What Newsweek Has To Say About Poverty in America
The September 19 edition of Newsweek is devoted to the aftermath of Hurricane Katrina. One article on the issue of poverty in America is particularly insightful. Here are a few key points:
- Poverty in America is actually getting worse
- The poverty rate, 12.7%, is the highest in the developed world and more than twice as high as in most other industrialized countries. Note: this is a somewhat controversial statistic with some claiming the problem is not this serious
- Even if the real number is lower than 37 million, that’s a nation of poor people the size of Canada living inside the United States
- The poor are mostly out-of-sight and out-of-mind. Their fellow Americans know little about them
- The United States contains more poor whites than blacks or Hispanics. However, while only a little more than 8 percent of American whites are poor nearly a quarter of all African-Americans are poor. (Whites make up 72 percent of the population while blacks make up 12 percent).

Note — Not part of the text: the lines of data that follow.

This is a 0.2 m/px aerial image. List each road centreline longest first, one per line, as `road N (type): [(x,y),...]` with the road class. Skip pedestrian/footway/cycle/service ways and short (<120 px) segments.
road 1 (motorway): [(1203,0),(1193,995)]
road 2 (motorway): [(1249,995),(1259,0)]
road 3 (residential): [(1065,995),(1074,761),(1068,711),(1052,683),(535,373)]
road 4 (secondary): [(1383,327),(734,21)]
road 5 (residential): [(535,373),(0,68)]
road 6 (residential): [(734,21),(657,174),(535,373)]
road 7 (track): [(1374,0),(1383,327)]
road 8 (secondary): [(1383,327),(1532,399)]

- The primary economic problem is not unemployment but low wages for workers of all races
- Isolation is a factor that makes poverty even worse. There is de facto segregation of the poor from the middle class.
- The problem of poverty is often exacerbated by a subtle racism
There was one quote in the Newsweek article that particularly caught my attention. It was by a retired middle-school principal from Jefferson Parish. She said, “I have lived in the city all of my life and I didn’t realize there were so many suffering socioeconomically.”
Having worked back in the late Sixties for the anti-poverty program in the neighboring city of Baton Rouge I can understand how this can happen. I moved between two different worlds. In the mostly white middle-class community there was almost no appreciation of how people “on the other side of the track” lived.
If the Huricane Katrina disaster has a silver lining it is that many are now discovering “the other America.”
Update: A comment on a recent post raised questions about this blog. Our goal is to raise consciousness of issues of class, race and poverty in America. Mostly we'll serve as a news source...with lots of links to valuable information. We expect that the mainstream media will loose interest in these issues sooner rather than later. Fox Cable News is already back on the Natalie Halloway story.